Your thoughts please


----------



## kimura-mma (Jul 26, 2008)

If you are selling direct to consumer from a website, it's fine to keep AA tags in the shirts. This way they understand what they are purchasing (since they are not seeing it or trying it on). You are paying for AA, may as well use it to your advantage. And by the time they look at the label, they would have already purchased it. So what are you gaining by changing the labels?

If you are selling through retail chains, that's a different story. Retailers will expect you to have custom labels. It's more professional and authentic.


----------



## INKFACE (Jan 23, 2013)

kimura-mma said:


> If you are selling direct to consumer from a website, it's fine to keep AA tags in the shirts. This way they understand what they are purchasing (since they are not seeing it or trying it on). You are paying for AA, may as well use it to your advantage. And by the time they look at the label, they would have already purchased it. So what are you gaining by changing the labels?
> 
> If you are selling through retail chains, that's a different story. Retailers will expect you to have custom labels. It's more professional and authentic.

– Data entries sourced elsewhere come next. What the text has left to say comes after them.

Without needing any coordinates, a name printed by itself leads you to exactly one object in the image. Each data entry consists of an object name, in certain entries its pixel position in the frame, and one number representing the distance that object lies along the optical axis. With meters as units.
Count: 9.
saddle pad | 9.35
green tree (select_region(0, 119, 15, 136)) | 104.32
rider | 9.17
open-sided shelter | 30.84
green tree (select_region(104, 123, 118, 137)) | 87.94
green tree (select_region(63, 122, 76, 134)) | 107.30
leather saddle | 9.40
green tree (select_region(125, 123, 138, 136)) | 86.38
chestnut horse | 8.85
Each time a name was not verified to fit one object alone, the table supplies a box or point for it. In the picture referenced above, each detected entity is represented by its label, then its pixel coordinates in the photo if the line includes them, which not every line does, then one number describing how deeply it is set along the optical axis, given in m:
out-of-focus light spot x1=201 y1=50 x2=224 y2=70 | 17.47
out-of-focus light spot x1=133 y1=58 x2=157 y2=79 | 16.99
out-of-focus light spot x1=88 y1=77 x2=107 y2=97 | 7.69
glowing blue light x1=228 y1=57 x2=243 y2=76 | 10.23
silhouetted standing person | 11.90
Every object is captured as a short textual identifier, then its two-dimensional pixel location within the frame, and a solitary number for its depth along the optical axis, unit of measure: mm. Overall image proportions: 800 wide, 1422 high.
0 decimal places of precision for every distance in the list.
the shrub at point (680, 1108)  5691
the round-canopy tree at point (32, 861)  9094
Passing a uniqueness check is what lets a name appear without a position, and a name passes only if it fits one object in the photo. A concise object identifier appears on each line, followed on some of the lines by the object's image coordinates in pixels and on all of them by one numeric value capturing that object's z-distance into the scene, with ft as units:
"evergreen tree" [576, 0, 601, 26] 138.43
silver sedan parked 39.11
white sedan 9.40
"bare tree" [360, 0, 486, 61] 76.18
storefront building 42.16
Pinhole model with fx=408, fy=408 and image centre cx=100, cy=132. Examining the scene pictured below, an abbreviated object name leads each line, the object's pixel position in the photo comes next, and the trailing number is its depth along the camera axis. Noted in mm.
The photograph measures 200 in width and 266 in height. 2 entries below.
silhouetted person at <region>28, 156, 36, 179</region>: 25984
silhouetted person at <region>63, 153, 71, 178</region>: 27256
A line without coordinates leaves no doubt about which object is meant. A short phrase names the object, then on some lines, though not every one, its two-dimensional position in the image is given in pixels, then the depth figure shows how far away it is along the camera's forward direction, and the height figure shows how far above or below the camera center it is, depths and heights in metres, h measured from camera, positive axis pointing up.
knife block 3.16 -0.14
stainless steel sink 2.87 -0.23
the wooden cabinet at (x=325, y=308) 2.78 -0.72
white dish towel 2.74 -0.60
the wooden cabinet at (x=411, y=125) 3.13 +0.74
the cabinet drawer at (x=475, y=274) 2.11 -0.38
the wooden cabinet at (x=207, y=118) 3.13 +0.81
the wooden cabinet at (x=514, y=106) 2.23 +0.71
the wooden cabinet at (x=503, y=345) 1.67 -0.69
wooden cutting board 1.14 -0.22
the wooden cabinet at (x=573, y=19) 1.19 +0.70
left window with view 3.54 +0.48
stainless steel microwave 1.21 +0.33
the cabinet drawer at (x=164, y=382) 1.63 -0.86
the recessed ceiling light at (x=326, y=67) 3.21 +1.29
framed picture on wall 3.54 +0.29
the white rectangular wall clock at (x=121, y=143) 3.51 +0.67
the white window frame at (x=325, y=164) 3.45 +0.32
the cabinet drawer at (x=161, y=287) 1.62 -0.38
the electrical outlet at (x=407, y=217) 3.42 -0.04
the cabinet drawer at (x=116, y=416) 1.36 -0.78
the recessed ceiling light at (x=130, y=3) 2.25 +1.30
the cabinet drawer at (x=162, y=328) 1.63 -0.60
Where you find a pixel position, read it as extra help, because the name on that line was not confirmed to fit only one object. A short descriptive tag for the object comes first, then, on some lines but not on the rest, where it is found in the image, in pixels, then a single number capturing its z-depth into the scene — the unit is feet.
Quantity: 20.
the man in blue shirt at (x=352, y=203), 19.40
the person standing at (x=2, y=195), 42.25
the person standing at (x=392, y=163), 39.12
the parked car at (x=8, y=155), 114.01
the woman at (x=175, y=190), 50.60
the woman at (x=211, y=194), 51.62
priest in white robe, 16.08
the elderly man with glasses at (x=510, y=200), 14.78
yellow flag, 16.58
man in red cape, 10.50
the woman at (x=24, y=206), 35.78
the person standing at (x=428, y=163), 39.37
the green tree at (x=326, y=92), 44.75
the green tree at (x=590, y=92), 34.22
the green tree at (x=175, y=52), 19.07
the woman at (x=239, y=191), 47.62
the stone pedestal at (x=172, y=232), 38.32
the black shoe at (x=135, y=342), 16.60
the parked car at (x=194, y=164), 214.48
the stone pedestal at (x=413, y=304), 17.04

I had no idea retailers expected that! I'm actually going to start in flea markets and online.


----------



## royster13 (Aug 14, 2007)

kimura-mma said:


> If you are selling direct to consumer from a website, it's fine to keep AA tags in the shirts. This way they understand what they are purchasing (since they are not seeing it or trying it on). You are paying for AA, may as well use it to your advantage. And by the time they look at the label, they would have already purchased it. So what are you gaining by changing the labels?
> 
> If you are selling through retail chains, that's a different story. Retailers will expect you to have custom labels. It's more professional and authentic.


Tim is right on the money.....


----------



## INKFACE (Jan 23, 2013)

Alexbritt said:


> A good brand name is important to compete in today's dynamic business world.
> 
> Thats sounds like it can work both ways


----------



## kimura-mma (Jul 26, 2008)

That's true Alex. But that doesn't mean your brand name has to be on the shirt label. The consumer will know where the shirt came from because they bought it from your branded website. The brand name can also be on a hang tag, a sticker, custom packaging, etc.

There are many ways to generate brand exposure. The important thing is finding which ways add value to the consumer through the product or their buying experience. Custom labels often add more value to the brand owner than it does to the consumer. That's a trap best left avoided in most cases.


----------



## splathead (Dec 4, 2005)

Rebranding is important whether you sell online or not because it constantly reminds the purchaser where he got the product. That's important for repeat sales. It's like having your business card attached to the garment 24/7.


----------



## INKFACE (Jan 23, 2013)

splathead said:


> Rebranding is important whether you sell online or not because it constantly reminds the purchaser where he got the product. That's important for repeat sales. It's like having your business card attached to the garment 24/7.


I wish I could to be honest but I just can't afford it at this time. That said my name will be on the shirt both sewn on with a decorative outside label and printed.


----------